Why not just throw an error for now:

β == 0.0 && any(isnan,C) && throw(ArgumentError("use β = false"))

[chethega]

Why not just throw an error for now

I added that option to the poll. Great compromise idea!

[StefanKarpinski]

Just to set expectations: the feature freeze for 1.3 is in three days so there’s basically no way this can make it in time. We’re being pretty strict about feature freezes and branching since it’s the only part of the release cycle that we can really control the timing of.

[andreasnoack]

The work is already done in #29634 though. Just needs to be adjusted and rebased.

[chriscoey]

@tkf for #29634 could you list the work that remains to be done (incl renaming and handling zeros according to the vote)? I know you're busy so perhaps we can find a way to split any remaining todos so the burden won't fall on you again.

[tkf]

The TODOs I can think of ATM are:

• rebase
• rename addmul! -> mul!
  • and adjust code assuming that the new API wouldn't be called mul! (e.g., @deprecate mul!(C, A, B, α, β) addmul!(C, A, B, α, β))
• get OK from core dev about the implementation strategy of MulAddMul etc.; see Implement multiply-add interface in LinearAlgebra #29634 (comment). @andreasnoack, did you have chance to look at it?
• ideally add tests using Quaternion; see Implement multiply-add interface in LinearAlgebra #29634 (comment)

My PR implements BLAS semantics of the β = 0 handling. So other handling, like throwing an error, also has to be implemented.

[tkf]

My PR implements BLAS semantics of the β = 0 handling.

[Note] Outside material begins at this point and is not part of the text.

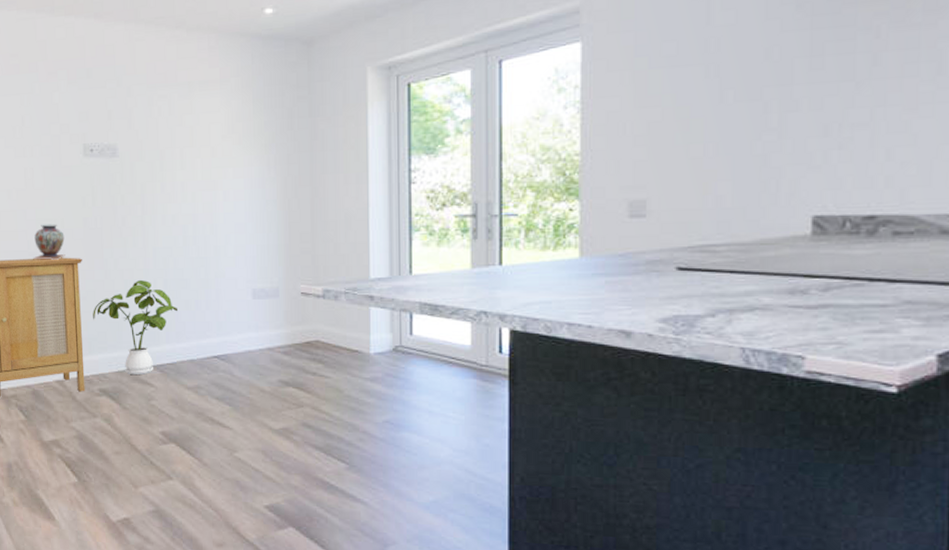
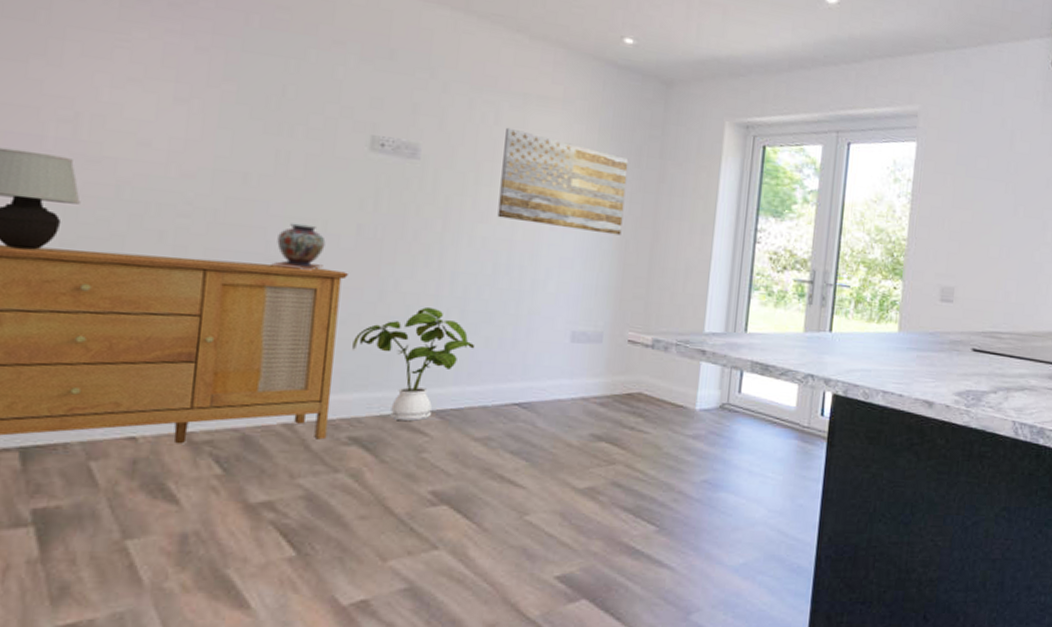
wall art: none [178,115,284,197] -> present [497,127,629,236]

Sorry, my memory was stale; my implementation was not consistent and propagates NaN sometimes. So additional TODO is to make the behavior of β = 0.0 consistent.

[andreasnoack]

The MulAddMul type would just be for internal use, right?

[tkf]

Yes, it's completely an internal detail. My worries were (1) there may be too many specializations (beta=0 etc. is encoded in the type parameter) and (2) it decreases the readability of the source code.

[andreasnoack]

Those are valid concerns. We already produce a ton of specializations in the linear algebra code so it's good to think through if we really need to specialize here. My thinking has generally been that we should optimize for small matrices since it not free (as you said, it complicates the source code and could increase compile times) and people are better off using StaticArrays for small matrix multiplications. Hence, I lean towards just checking the values at runtime but we can always adjust this later if we change our mind so we shouldn't let this cause any delays.

[dlfivefifty]

FYI soft zeros do have simple implementations:

if iszero(β) && β !== false && !iszero(α)
   lmul!(zero(T),y) # this handles soft zeros correctly
   BLAS.gemv!(α, A, x, one(T), y) # preserves soft zeros
elseif iszero(α) && iszero(β)
   BLAS.gemv!(one(T), A, x, one(T), y) # puts NaNs in the correct place
   lmul!(zero(T), y) # everything not NaN should be zero
elseif iszero(α) && !iszero(β)
   BLAS.gemv!(one(T), A, x, β, y) # puts NaNs in the correct place
   BLAS.gemv!(-one(T), A, x, one(T), y) # subtracts out non-NaN changes
end

[tkf]

@andreasnoack Sorry, I forgot that we actually needed the specialization to optimize the inner-most loop for some structured matrices like mul!(C, A::BiTriSym, B, α, β) #29634 (comment). Some specializations can be removed but that's actually more work (so delays).

[chriscoey]

Hence, I lean towards just checking the values at runtime but we can always adjust this later if we change our mind so we shouldn't let this cause any delays.

Great!

[andreasnoack]

Fixed by #29634

[tkf]

@andreasnoack Thanks a lot for reviewing and merging this in time!

Now that it is merged for 1.3 it started makes me very nervous about the implementation 😄. I appreciate if people here can test their linear algebra code more thoroughly when 1.3-rc comes out!

[KristofferC]

No need to worry, there will be plenty of time for 1.3 RCs + PkgEvals to shake out bugs.